---------- DATASET EXCERPTS
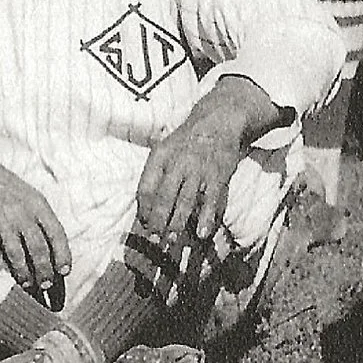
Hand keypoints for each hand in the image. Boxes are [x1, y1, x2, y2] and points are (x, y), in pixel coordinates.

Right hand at [0, 150, 68, 295]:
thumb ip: (41, 221)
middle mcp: (22, 212)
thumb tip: (53, 254)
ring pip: (18, 255)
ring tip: (29, 286)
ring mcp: (2, 219)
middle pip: (38, 248)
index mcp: (38, 204)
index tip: (65, 271)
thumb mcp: (30, 197)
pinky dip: (7, 268)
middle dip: (45, 270)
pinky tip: (12, 276)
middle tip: (47, 284)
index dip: (63, 255)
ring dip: (26, 274)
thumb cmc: (7, 190)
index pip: (56, 233)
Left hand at [136, 80, 271, 243]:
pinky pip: (211, 201)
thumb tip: (145, 207)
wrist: (218, 121)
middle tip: (155, 238)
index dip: (144, 208)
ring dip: (177, 223)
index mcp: (160, 157)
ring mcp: (199, 170)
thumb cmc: (186, 141)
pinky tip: (201, 233)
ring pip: (185, 201)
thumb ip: (155, 175)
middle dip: (158, 220)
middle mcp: (178, 163)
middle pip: (164, 197)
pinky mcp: (218, 176)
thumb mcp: (165, 149)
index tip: (145, 224)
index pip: (146, 187)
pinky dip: (206, 218)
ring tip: (171, 240)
--------------------
Every line with the string "pinky" in the material should be returned.

* _RESULT OF THIS EXERCISE_
pinky dip: (7, 268)
pinky tip: (12, 276)
pinky pip: (211, 201)
pinky tip: (201, 233)
pinky mcp: (218, 176)
pinky dip: (206, 218)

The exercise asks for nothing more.